Ce procès porte sur des soupçons de financement illégal de la campagne présidentielle de 2007, impliquant le régime libyen de Mouammar Kadhafi.
Retour sur le jugement en première instance
Lors du premier procès, la justice avait estimé que des flux financiers en provenance de Libye existaient, sans toutefois établir qu’ils avaient financé la campagne électorale de Nicolas Sarkozy.
L’ancien chef de l’État avait ainsi été relaxé des accusations de corruption. En revanche, il avait été condamné à cinq ans de prison ferme pour « association de malfaiteurs », en lien avec un projet présumé de corruption.

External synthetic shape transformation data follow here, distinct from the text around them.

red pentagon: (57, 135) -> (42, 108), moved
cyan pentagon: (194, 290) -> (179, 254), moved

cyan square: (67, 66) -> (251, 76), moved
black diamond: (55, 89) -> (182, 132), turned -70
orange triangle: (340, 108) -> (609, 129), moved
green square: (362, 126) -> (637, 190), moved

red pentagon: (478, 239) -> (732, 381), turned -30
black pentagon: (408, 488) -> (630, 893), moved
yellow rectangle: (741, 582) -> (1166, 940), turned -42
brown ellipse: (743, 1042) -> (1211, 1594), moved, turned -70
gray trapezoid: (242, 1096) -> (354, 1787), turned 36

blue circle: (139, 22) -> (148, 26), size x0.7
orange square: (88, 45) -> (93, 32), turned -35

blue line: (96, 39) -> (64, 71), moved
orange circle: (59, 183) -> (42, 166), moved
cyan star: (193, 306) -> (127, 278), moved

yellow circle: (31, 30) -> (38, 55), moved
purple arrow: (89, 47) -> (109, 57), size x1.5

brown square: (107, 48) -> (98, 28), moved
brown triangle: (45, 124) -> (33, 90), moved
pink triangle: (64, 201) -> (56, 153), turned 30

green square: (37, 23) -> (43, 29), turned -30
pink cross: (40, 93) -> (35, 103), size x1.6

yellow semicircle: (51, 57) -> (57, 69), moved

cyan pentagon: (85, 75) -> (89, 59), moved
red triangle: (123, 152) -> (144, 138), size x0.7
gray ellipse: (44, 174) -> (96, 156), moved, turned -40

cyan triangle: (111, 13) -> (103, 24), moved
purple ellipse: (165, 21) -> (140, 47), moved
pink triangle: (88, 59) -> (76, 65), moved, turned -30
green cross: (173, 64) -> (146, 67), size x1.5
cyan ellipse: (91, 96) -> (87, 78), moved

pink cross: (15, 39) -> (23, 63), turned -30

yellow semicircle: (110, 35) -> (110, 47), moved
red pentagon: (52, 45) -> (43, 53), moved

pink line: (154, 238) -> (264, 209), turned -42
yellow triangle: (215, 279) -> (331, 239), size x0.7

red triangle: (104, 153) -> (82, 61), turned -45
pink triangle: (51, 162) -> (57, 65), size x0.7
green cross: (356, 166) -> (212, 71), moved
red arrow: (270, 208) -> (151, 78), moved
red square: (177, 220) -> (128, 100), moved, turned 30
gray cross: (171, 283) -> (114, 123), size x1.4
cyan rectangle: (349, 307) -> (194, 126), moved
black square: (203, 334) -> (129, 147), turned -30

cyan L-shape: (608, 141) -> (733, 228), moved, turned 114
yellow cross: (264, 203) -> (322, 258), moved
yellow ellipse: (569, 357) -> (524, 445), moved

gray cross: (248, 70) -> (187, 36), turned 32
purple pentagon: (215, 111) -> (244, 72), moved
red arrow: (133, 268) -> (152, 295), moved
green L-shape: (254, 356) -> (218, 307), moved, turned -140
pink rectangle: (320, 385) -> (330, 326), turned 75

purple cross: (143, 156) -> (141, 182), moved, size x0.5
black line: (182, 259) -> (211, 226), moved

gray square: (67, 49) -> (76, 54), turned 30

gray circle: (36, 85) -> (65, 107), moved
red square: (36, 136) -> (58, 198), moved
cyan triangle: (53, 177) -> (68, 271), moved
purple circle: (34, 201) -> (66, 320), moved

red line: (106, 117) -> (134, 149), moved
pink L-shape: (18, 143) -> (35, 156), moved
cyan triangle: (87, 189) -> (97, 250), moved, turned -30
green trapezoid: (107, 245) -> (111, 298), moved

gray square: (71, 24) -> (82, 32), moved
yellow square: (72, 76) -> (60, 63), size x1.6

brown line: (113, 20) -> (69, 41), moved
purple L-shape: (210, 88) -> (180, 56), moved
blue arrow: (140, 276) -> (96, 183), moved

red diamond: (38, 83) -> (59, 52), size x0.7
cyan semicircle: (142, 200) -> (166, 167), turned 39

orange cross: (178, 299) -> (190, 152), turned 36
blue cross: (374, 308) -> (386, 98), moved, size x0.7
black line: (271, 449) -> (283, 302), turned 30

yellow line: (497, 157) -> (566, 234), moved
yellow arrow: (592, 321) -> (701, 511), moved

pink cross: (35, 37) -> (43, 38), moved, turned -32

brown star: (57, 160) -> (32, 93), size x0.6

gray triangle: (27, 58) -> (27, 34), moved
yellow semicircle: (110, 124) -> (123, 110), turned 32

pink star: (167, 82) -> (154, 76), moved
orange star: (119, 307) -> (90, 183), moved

Un faisceau d’indices au cœur du dossier
Les juges de première instance avaient retenu un « faisceau d’indices graves et concordants », estimant que des proches de l’ancien président, notamment Claude Guéant et Brice Hortefeux, avaient entrepris des démarches auprès de responsables libyens.
Parmi eux figure Abdallah Senoussi, un haut dignitaire du régime libyen, déjà condamné en France pour terrorisme.
La défense de Nicolas Sarkozy attendue
Depuis le début du procès en appel, Brice Hortefeux a assuré que Nicolas Sarkozy n’avait jamais été informé de ces contacts.
L’ancien président doit désormais répondre lui-même aux accusations et défendre sa position. Les débats porteront à nouveau sur l’ensemble des qualifications retenues dans ce dossier.
Comme l’ensemble des prévenus, Nicolas Sarkozy bénéficie de la présomption d’innocence.